Please give, exactly as they appear below, the line with "IV. Béla emlékmű Bükkszentkereszt" and every line after it through the final one, and nothing else.

Material shown below:

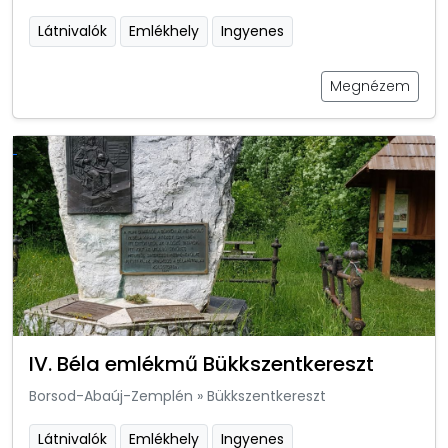
Látnivalók
Emlékhely
Ingyenes
Megnézem
IV. Béla emlékmű Bükkszentkereszt
Borsod-Abaúj-Zemplén
»
Bükkszentkereszt
Látnivalók
Emlékhely
Ingyenes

End of Material shown.

Final answer ::
IV. Béla emlékmű Bükkszentkereszt
Borsod-Abaúj-Zemplén
»
Bükkszentkereszt
Látnivalók
Emlékhely
Ingyenes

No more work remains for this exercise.